Stored items:
* * * *
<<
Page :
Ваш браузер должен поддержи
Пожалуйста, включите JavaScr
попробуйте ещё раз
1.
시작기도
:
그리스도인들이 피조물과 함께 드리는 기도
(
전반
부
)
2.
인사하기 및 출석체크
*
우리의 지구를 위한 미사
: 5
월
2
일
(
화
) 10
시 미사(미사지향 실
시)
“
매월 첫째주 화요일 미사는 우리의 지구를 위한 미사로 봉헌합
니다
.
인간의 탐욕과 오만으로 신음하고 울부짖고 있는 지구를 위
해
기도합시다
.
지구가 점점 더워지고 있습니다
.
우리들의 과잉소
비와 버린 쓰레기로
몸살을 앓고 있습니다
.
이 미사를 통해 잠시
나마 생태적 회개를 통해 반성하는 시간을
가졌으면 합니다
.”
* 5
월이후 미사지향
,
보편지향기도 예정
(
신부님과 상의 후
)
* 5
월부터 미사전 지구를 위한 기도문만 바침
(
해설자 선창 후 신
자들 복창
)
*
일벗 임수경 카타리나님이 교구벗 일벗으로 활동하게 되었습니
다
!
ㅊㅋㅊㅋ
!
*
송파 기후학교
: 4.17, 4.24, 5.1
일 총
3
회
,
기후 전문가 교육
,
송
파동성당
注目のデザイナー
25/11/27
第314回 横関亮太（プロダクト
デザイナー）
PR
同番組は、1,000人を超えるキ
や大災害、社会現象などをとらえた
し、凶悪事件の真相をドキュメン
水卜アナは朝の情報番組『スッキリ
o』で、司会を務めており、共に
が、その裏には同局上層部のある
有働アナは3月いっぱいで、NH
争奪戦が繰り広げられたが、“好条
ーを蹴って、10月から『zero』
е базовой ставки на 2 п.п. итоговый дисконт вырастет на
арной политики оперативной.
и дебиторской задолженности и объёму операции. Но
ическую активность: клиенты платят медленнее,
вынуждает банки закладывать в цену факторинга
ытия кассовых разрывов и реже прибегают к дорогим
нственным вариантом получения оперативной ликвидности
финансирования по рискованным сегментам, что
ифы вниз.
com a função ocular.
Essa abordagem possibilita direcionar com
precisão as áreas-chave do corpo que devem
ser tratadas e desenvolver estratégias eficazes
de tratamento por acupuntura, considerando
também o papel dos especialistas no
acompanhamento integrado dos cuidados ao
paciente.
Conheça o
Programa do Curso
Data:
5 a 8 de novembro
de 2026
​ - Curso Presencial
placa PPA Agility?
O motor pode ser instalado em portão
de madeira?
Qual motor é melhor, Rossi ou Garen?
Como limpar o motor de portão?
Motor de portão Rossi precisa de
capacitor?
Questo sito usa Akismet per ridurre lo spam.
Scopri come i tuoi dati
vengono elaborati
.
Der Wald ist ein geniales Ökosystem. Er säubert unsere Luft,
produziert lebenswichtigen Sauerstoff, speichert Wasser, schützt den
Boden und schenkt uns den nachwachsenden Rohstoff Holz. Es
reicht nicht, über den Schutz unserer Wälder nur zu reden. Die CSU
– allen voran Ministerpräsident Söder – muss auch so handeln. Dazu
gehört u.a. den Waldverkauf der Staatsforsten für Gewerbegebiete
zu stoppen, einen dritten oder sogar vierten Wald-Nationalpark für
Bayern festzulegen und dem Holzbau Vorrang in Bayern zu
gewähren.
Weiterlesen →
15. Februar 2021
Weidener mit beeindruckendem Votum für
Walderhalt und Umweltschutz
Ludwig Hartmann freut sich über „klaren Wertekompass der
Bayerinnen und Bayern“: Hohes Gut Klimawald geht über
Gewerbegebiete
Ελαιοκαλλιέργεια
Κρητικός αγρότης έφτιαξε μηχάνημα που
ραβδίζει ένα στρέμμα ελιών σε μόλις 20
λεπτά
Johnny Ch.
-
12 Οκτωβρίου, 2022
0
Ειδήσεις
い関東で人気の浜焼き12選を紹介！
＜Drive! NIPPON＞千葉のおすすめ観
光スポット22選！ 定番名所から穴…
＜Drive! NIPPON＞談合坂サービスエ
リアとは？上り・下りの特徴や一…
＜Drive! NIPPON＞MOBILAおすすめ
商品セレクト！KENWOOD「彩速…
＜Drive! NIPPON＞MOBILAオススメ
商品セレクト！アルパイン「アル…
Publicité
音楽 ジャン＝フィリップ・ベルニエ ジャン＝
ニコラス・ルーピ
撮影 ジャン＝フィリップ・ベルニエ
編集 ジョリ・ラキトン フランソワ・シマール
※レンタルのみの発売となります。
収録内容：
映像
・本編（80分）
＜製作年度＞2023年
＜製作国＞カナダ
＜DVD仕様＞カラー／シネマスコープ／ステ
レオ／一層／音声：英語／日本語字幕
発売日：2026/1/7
* * * *
TASK REQUIREMENTS :: Tally the lines of the records holding the word "Gewerbegebiete", then give only the resulting number.

EXERCISE ANSWER :: 2